Publication year - 2016
Publication title -
physiological reports
Language(s) - English
Resource type - Journals
SCImago Journal Rank - 0.918
H-Index - 39
ISSN - 2051-817X
DOI - 10.14814/phy2.12836
Subject(s) - granulocyte , cirrhosis , medicine , cd15 , in vivo , gastroenterology , alcoholic liver disease , primary biliary cirrhosis , absolute neutrophil count , immunology , biology , toxicity , cd34 , stem cell , neutropenia , microbiology and biotechnology , genetics
Although granulocyte dysfunction is known to occur in cirrhosis, in vivo studies of granulocyte lifespan have not previously been performed. The normal circulating granulocyte survival half‐time ( G − t ½ ), determined using indium‐111 ( 111 In)‐radiolabeled granulocytes, is ~7 h.
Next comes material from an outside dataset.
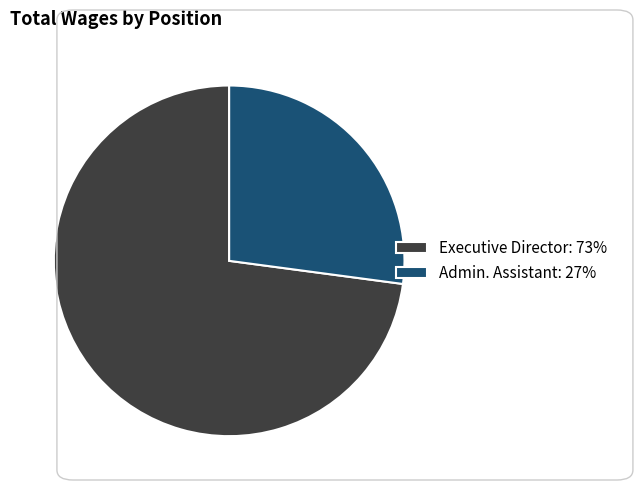

What is the largest slice in the pie chart?

Executive Director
In this pilot study, we aimed to measure the in vivo G − t ½ in compensated alcohol‐related cirrhosis. Sequential venous blood samples were obtained in abstinent subjects with alcohol‐related cirrhosis over 24 h post injection ( PI ) of minimally manipulated 111 In‐radiolabeled autologous mixed leukocytes. Purified granulocytes were isolated from each sample using a magnetic microbead‐antibody technique positively selecting for the marker CD 15. Granulocyte‐associated radioactivity was expressed relative to peak activity, plotted over time, and G − t ½ estimated from data up to 12 h PI . This was compared with normal neutrophil half‐time ( N − t ½ ), determined using a similar method specifically selecting neutrophils in healthy controls at a collaborating center. Seven patients with cirrhosis (six male, aged 57.8 ± 9.4 years, all Child‐Pugh class A) and seven normal controls (three male, 64.4 ± 5.6 years) were studied. Peripheral blood neutrophil counts were similar in both groups (4.6 (3.5 − 5.5) × 10 9 /L vs. 2.8 (2.7 − 4.4) × 10 9 /L, respectively, P = 0.277). G − t ½ in cirrhosis was significantly lower than N − t ½ in controls (2.7 ± 0.5 h vs. 4.4 ± 1.0 h, P = 0.007). Transient rises in granulocyte and neutrophil‐associated activities occurred in four patients from each group, typically earlier in cirrhosis (4–6 h PI ) than in controls (8–10 h), suggesting recirculation of radiolabeled cells released from an unidentified focus. Reduced in vivo granulocyte survival in compensated alcohol‐related cirrhosis is a novel finding and potentially another mechanism for immune dysfunction in chronic liver disease. Larger studies are needed to corroborate these pilot data and assess intravascular neutrophil residency in other disease etiologies.